About this exercise: Please extract every line of the items below that contains the word "Which". Case matters, so uppercase and lowercase letters count as different.

Listed records:
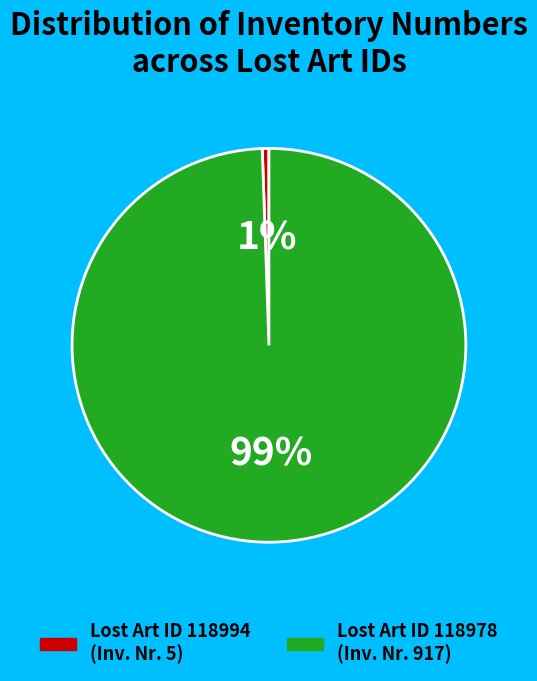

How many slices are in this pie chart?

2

---

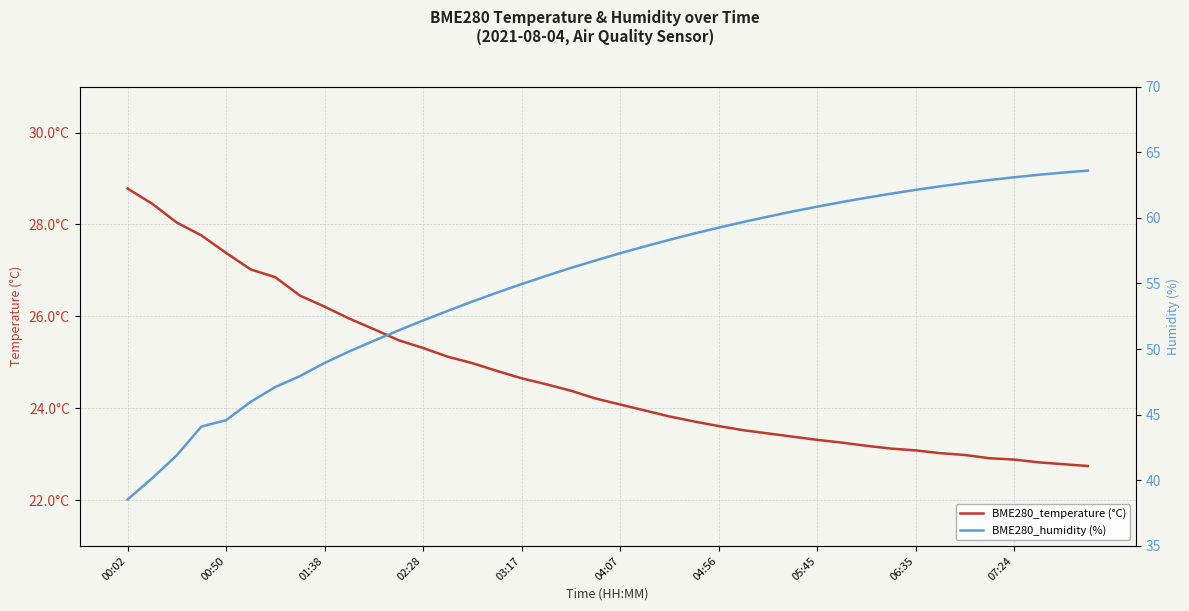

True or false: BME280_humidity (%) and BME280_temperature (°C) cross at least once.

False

---

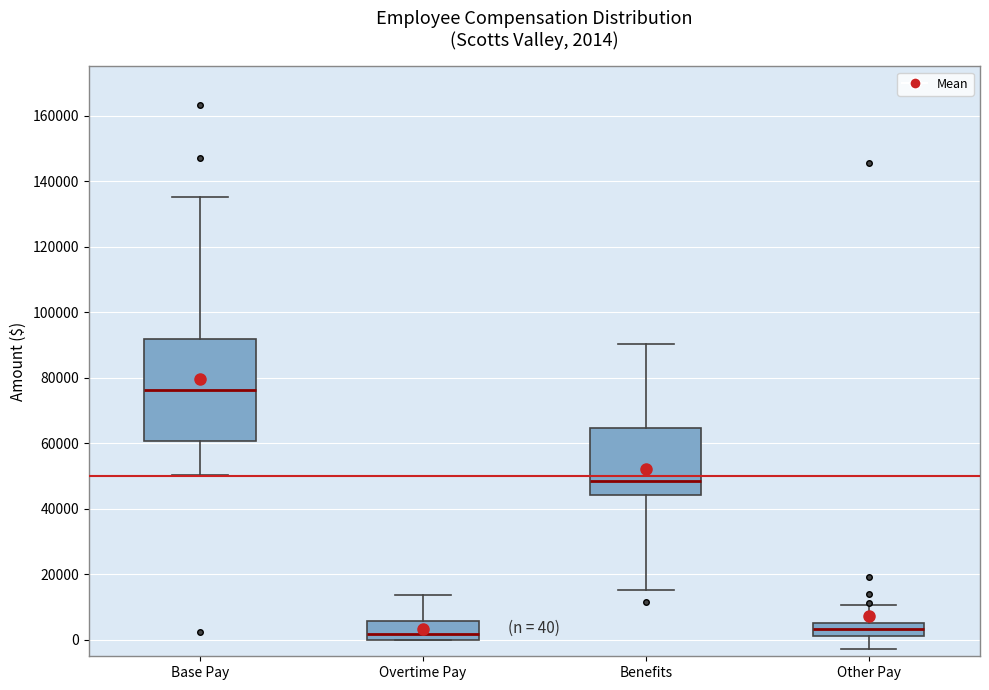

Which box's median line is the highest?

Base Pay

Answer box:
Which box's median line is the highest?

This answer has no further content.